March 30, 2022
Just ask Vladimir Putin, no modern economy can survive in a vacuum: the world is too closely connected, too tangled up and interdependent, to allow any one country to go it alone. And, especially after the painful isolation of COVID lockdowns, no well managed economy would even think of trying. That’s why the regulation of overseas investment, or Foreign Direct Investment (“FDI”), is now the top of the policy pile on most Finance desks across the globe, and Nirmala Sitharaman, India’s thoroughly modern Minister of Finance, is no exception.
Earlier this month, she moved to introduce more clarity to the real estate sector by way of a peripheral realignment of existing parameters (www.finmin.nic.in), but given that comes on the back of a major liberalisation in FDI restrictions (one of the most radical on the subcontinent for decades), Ms Sitharaman’s initiative was always likely to seem small beer, focused on farms and merged enterprises. But at least her heart (and head) are in the right place…
Previously (until 2005), only Non Resident Indians and Persons of Indian Origin (PIOs) were allowed to invest in real estate: foreign investors could only take a stake in integrated township and settlement developments, and then only by way of an Indian subsidiary or local joint venture. Happily that’s all since been tossed in the waste paper basket, and as a result India’s real estate market is currently worth something in the order of $12 Billion, growing steadily by 30% over the past few years (the vast bulk of it, more than 80%, in residential units). No surprise then that there are rich pickings to be had for foreign investors.

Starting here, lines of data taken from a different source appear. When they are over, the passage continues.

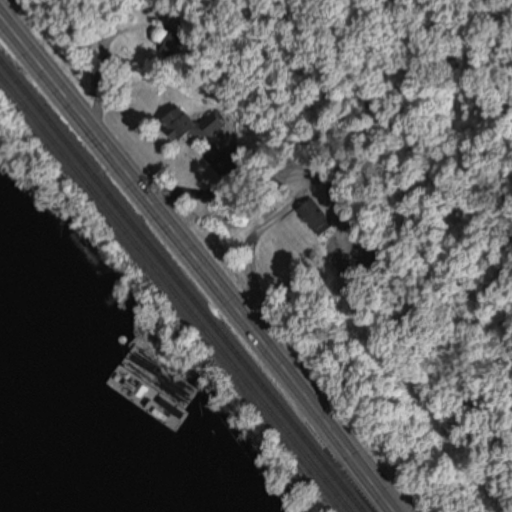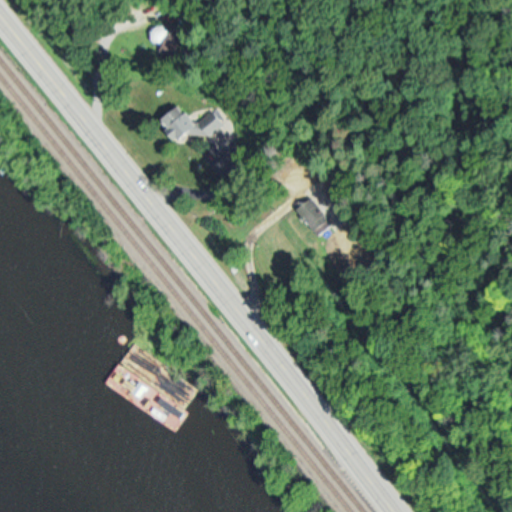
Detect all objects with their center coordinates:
road: (205, 258)
railway: (182, 284)
railway: (175, 292)
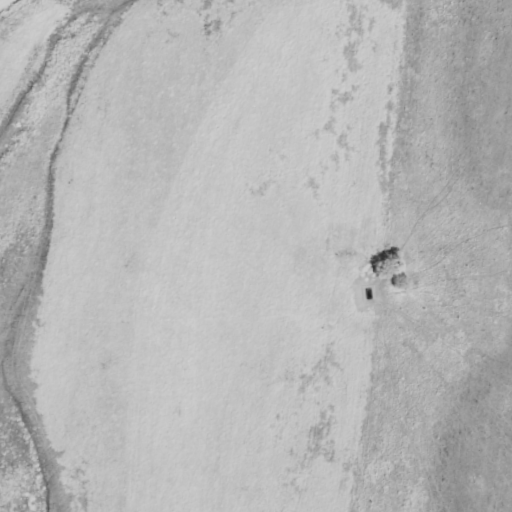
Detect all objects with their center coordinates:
road: (5, 3)
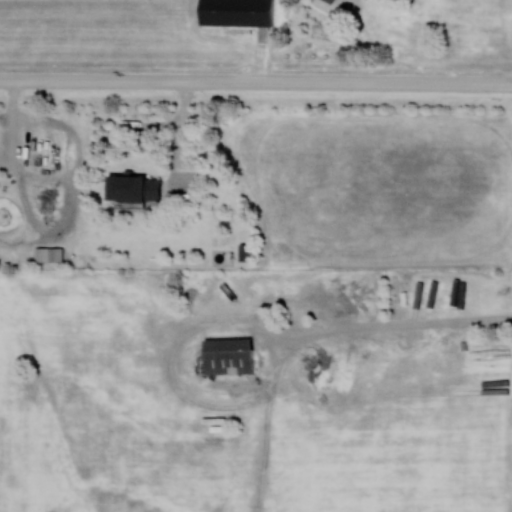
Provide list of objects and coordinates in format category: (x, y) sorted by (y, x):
building: (331, 1)
building: (237, 12)
road: (255, 79)
road: (13, 118)
building: (135, 187)
building: (244, 251)
building: (50, 254)
road: (391, 325)
building: (229, 355)
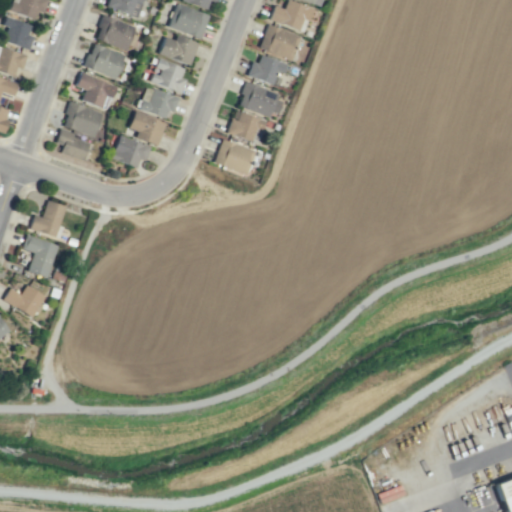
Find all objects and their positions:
building: (313, 1)
building: (196, 3)
building: (122, 6)
building: (24, 7)
building: (24, 7)
building: (288, 15)
building: (185, 20)
building: (13, 32)
building: (14, 32)
building: (112, 32)
building: (276, 41)
building: (174, 48)
building: (9, 60)
building: (9, 60)
building: (100, 60)
building: (263, 69)
road: (32, 73)
building: (165, 75)
building: (5, 86)
building: (6, 86)
building: (91, 89)
building: (257, 100)
building: (154, 101)
road: (35, 103)
building: (2, 117)
building: (1, 118)
building: (78, 118)
road: (195, 121)
building: (143, 127)
road: (286, 139)
building: (68, 144)
building: (126, 150)
building: (230, 156)
road: (7, 160)
road: (62, 180)
crop: (305, 208)
building: (45, 219)
building: (36, 254)
building: (21, 299)
road: (65, 302)
building: (2, 329)
road: (273, 371)
crop: (269, 429)
building: (505, 493)
crop: (279, 494)
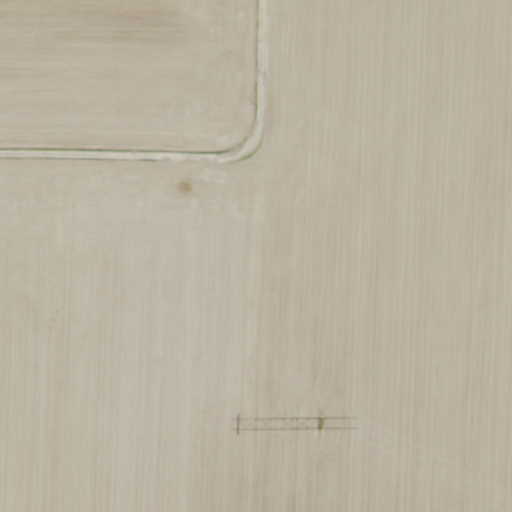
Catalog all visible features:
road: (200, 155)
power tower: (324, 421)
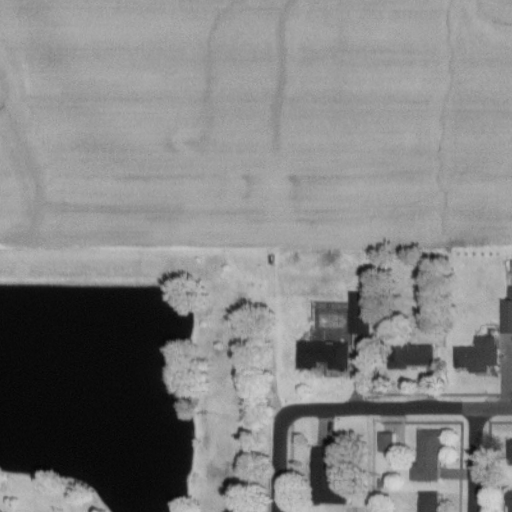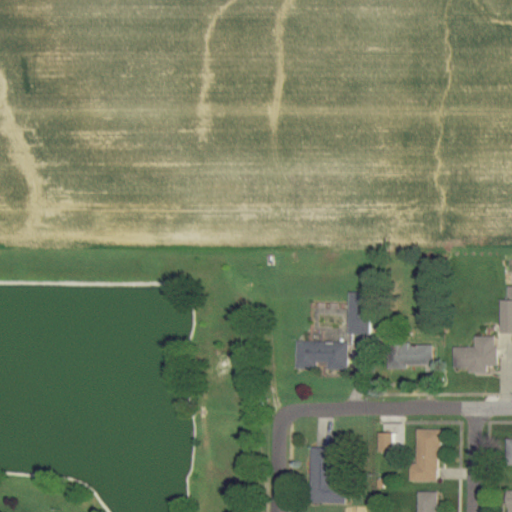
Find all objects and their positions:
building: (365, 314)
building: (508, 316)
building: (481, 355)
building: (326, 356)
building: (420, 357)
road: (276, 359)
road: (399, 409)
building: (431, 456)
road: (479, 461)
road: (282, 465)
building: (332, 479)
building: (432, 502)
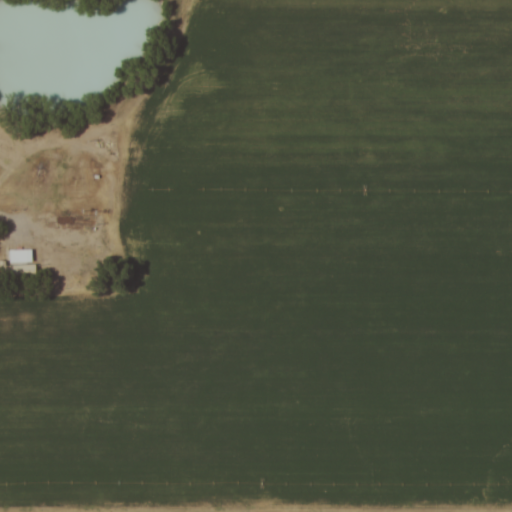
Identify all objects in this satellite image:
road: (124, 135)
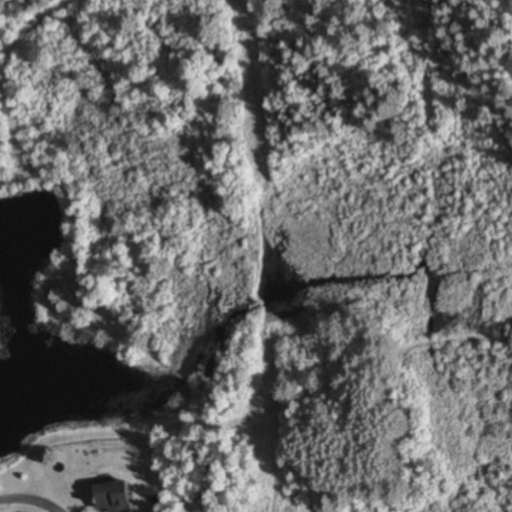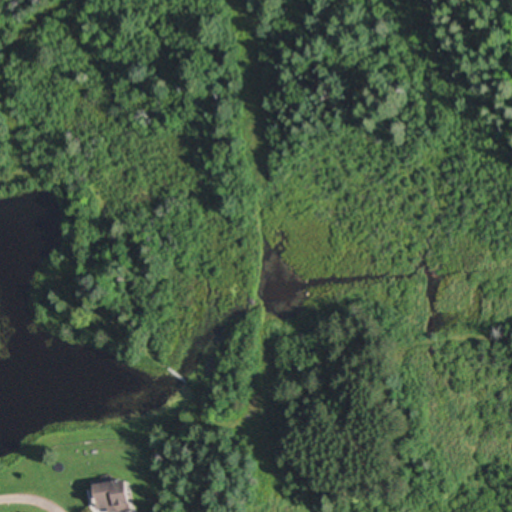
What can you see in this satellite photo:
building: (122, 498)
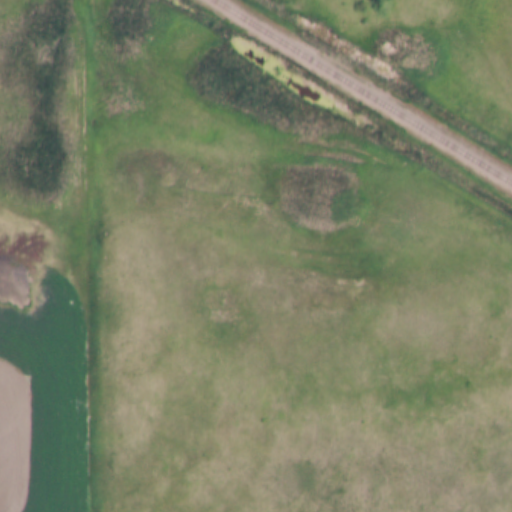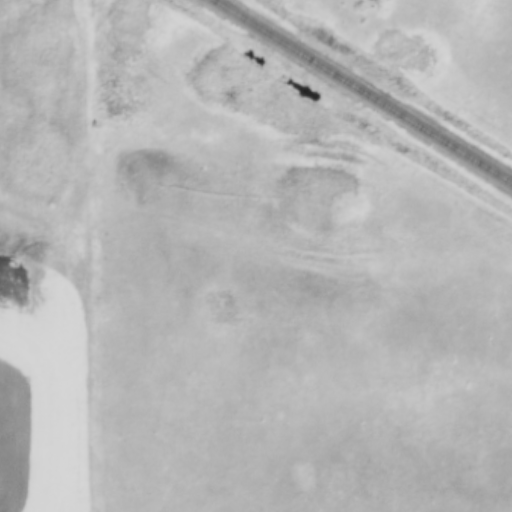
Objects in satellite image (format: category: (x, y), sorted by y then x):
railway: (366, 88)
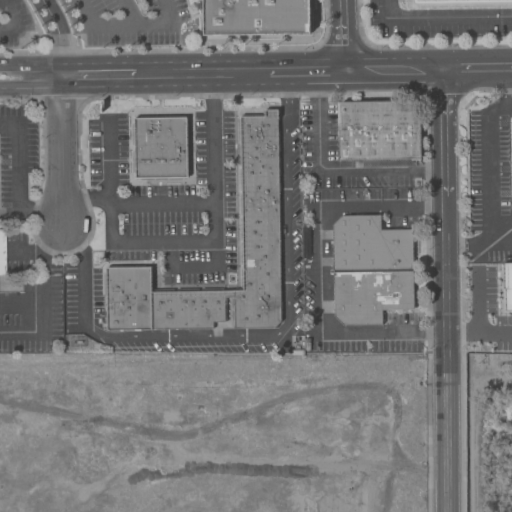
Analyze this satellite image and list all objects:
building: (458, 3)
building: (455, 5)
road: (49, 11)
road: (168, 12)
road: (126, 13)
road: (83, 14)
road: (440, 16)
building: (255, 17)
building: (257, 19)
parking lot: (125, 20)
parking lot: (13, 22)
road: (14, 22)
road: (132, 26)
road: (345, 35)
road: (59, 48)
road: (256, 72)
building: (378, 130)
building: (379, 130)
building: (160, 147)
building: (160, 147)
road: (63, 151)
road: (17, 169)
road: (332, 171)
road: (489, 171)
road: (138, 202)
parking lot: (168, 202)
road: (342, 210)
road: (41, 219)
road: (193, 242)
building: (369, 245)
building: (0, 250)
building: (219, 254)
building: (220, 254)
road: (184, 270)
building: (369, 270)
road: (82, 275)
road: (44, 278)
building: (507, 283)
road: (446, 291)
building: (370, 295)
road: (286, 302)
road: (478, 332)
road: (365, 336)
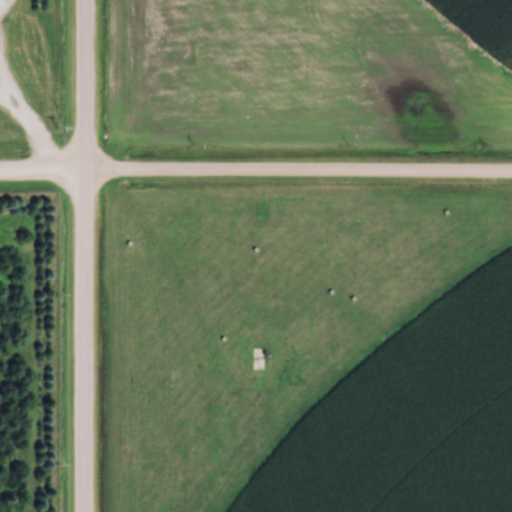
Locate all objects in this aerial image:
road: (256, 169)
road: (84, 255)
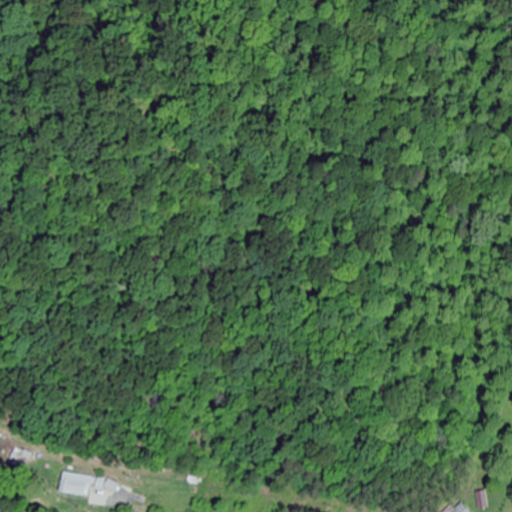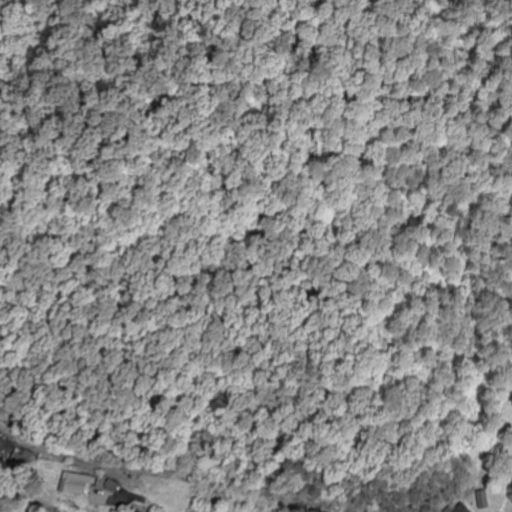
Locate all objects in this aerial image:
road: (380, 408)
road: (245, 432)
building: (21, 458)
building: (87, 486)
building: (463, 509)
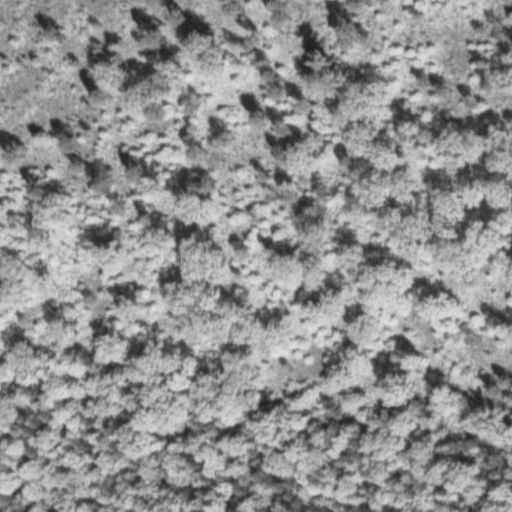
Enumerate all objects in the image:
road: (258, 398)
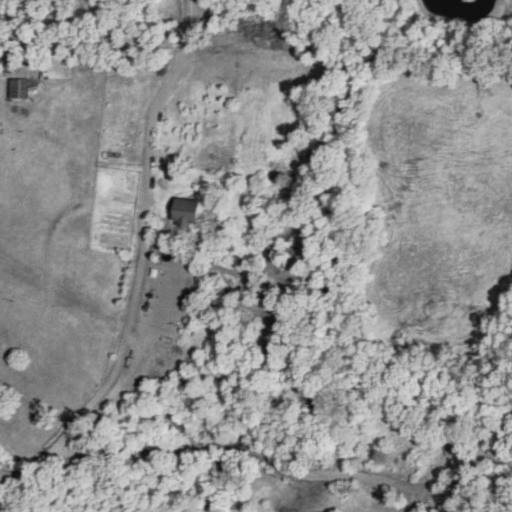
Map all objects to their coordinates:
building: (187, 211)
building: (203, 277)
road: (460, 465)
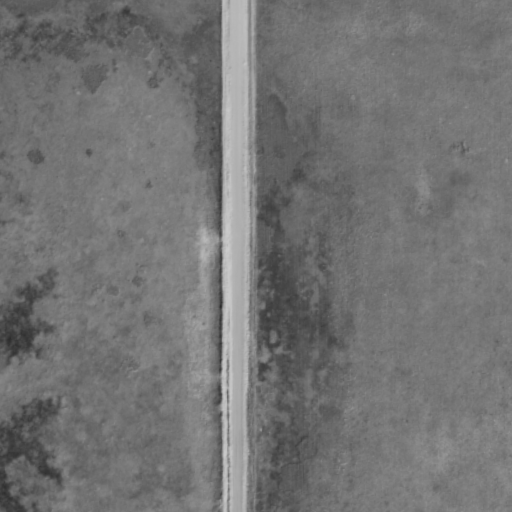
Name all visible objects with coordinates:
road: (214, 256)
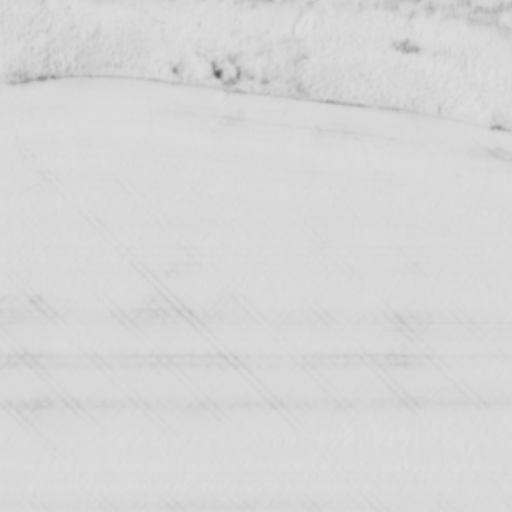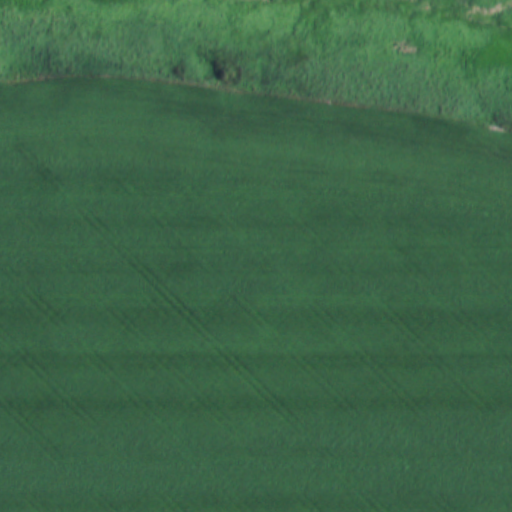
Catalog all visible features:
crop: (251, 304)
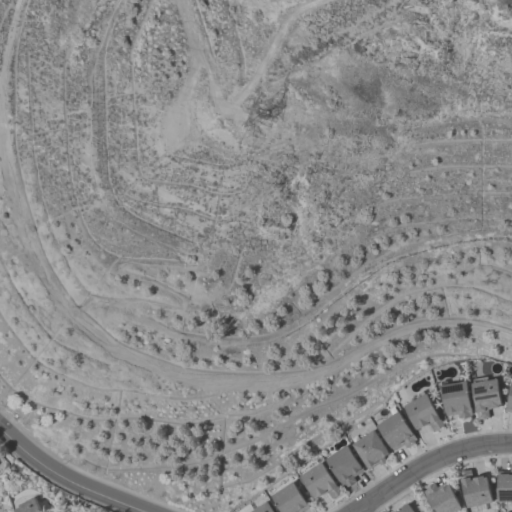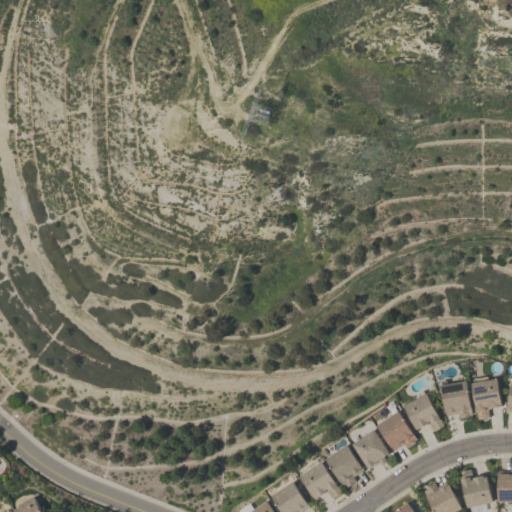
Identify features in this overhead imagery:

House prices in India rose by up to 7% last year (www.makaan.com), with sales up 13% over the previous year, and new builds up a staggering 75%: prompting Dhruv Agarwala, Group CEO of Makaan, to engage in a statement of the obvious:
“Beyond the numbers, which speak for themselves, what is remarkable is the resilience of the real estate market in India. Despite multiple waves of the pandemic, which resulted in multiple lockdowns, the residential real estate market has not only bounced back, but is also on the cusp of a cyclical upturn.”
He’s right about that…
And, once again, Nirmala Sitharaman, has been playing her part: maintaining comparatively low interest rates through the agency of the Reserve Bank of India, not to mention FDI policy itself: each of which have paved the way for a resurgent real estate sector on the subcontinent over the course of 2022.
All eight of the key metropolitan markets, from Mumbai to Chennai, are currently looking as healthy as a butcher’s dog: 7% annual growth in Ahmedabad and Hyderabad, 6% in Bengaluru, and 4% in Mumbai and Delhi NCR (both positioned from a historically high base). Compare that with average house price increases in the UK and the United States last year, each of which are viewed by industry experts as saturated markets, and you’ll see why India is so keen to position itself for further inward investment going forward.
Joining the dots is only the start of the process…
In our ever more connected world, FDI policies couldn’t be more important: and with a recent flourish of policy, India proves it’s still getting it right when it comes to real estate.